* The exercise
Repeat every row below, from the line that contains "country: SE" down to the line that contains "longitude: 152.9598", with both of those lines included.

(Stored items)
# # # # # # #

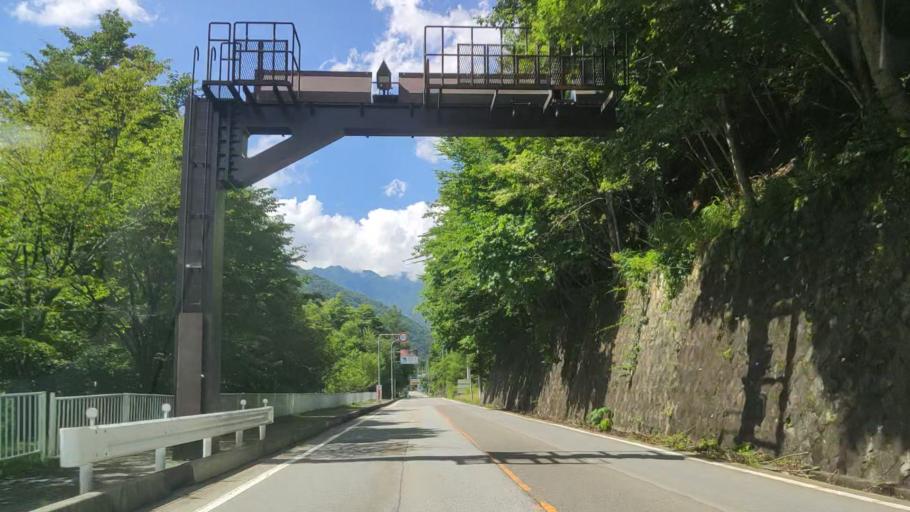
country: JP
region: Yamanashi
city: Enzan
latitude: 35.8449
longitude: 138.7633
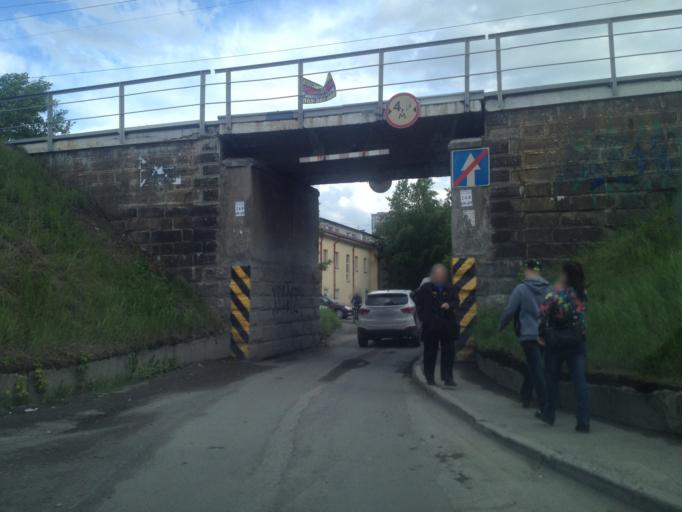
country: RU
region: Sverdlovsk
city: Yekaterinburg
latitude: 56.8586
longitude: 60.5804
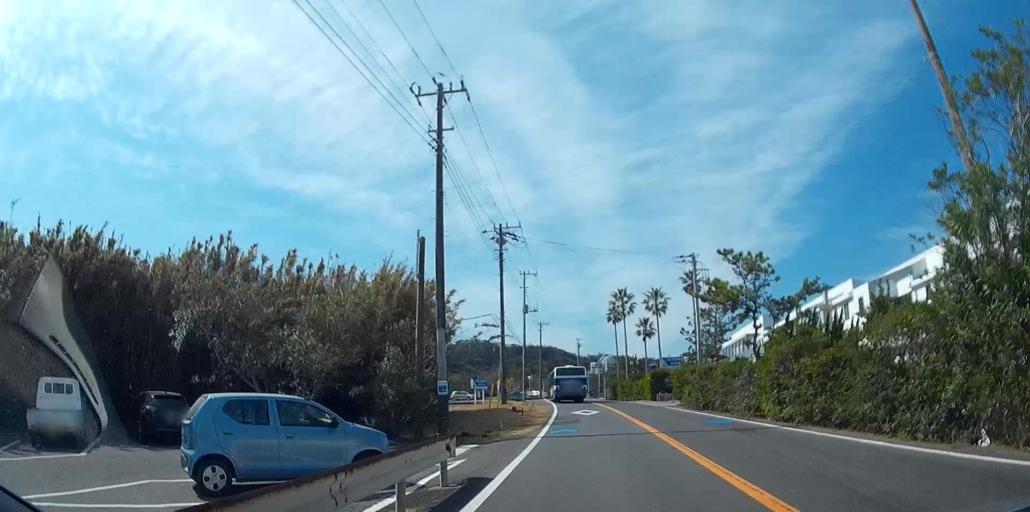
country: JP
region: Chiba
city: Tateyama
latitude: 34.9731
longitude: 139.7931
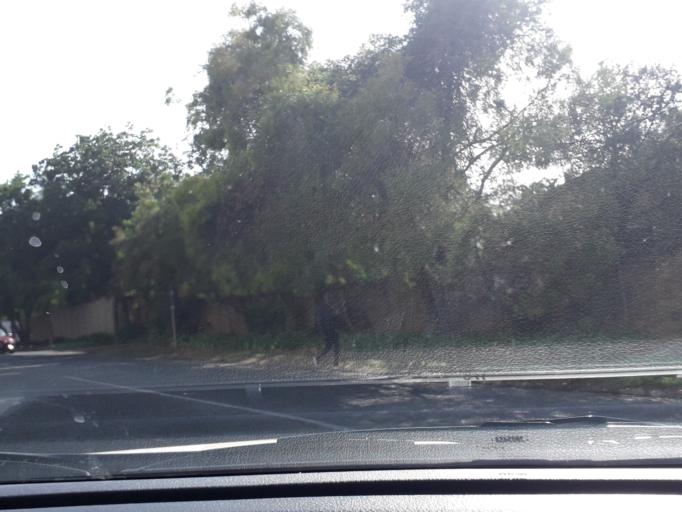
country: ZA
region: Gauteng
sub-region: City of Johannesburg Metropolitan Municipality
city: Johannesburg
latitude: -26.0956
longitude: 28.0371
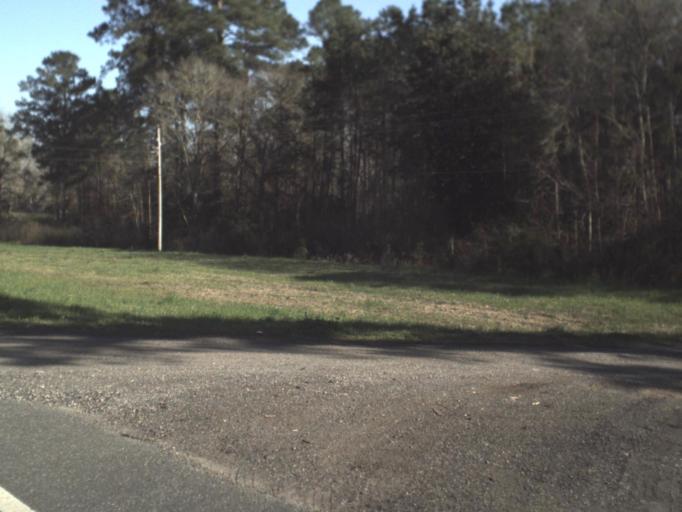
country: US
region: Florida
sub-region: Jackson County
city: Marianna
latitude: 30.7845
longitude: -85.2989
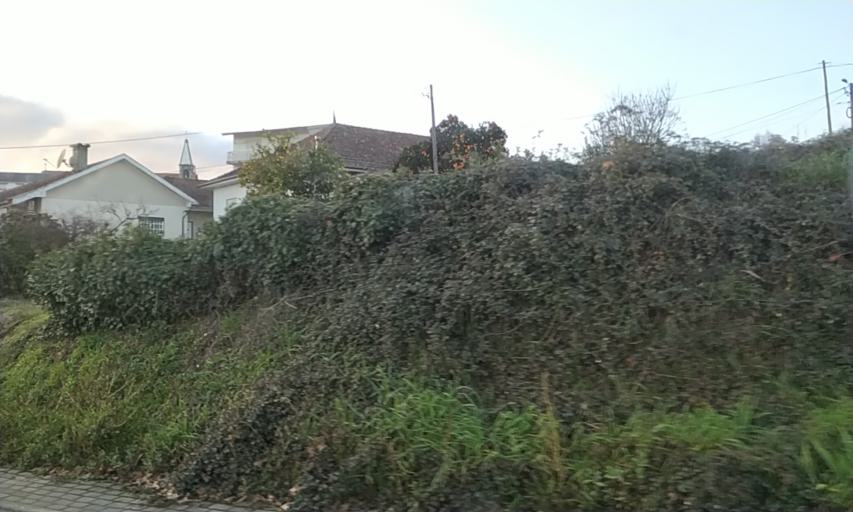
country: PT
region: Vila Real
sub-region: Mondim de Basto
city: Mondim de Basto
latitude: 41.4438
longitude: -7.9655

# # # # # # #

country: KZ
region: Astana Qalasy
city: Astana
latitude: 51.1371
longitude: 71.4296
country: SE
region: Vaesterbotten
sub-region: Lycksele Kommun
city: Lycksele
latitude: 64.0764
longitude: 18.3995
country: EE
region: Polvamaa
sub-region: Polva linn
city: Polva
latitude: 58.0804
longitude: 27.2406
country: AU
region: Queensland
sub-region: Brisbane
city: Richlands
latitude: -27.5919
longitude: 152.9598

# # # # # # #

* Answer for this exercise
country: SE
region: Vaesterbotten
sub-region: Lycksele Kommun
city: Lycksele
latitude: 64.0764
longitude: 18.3995
country: EE
region: Polvamaa
sub-region: Polva linn
city: Polva
latitude: 58.0804
longitude: 27.2406
country: AU
region: Queensland
sub-region: Brisbane
city: Richlands
latitude: -27.5919
longitude: 152.9598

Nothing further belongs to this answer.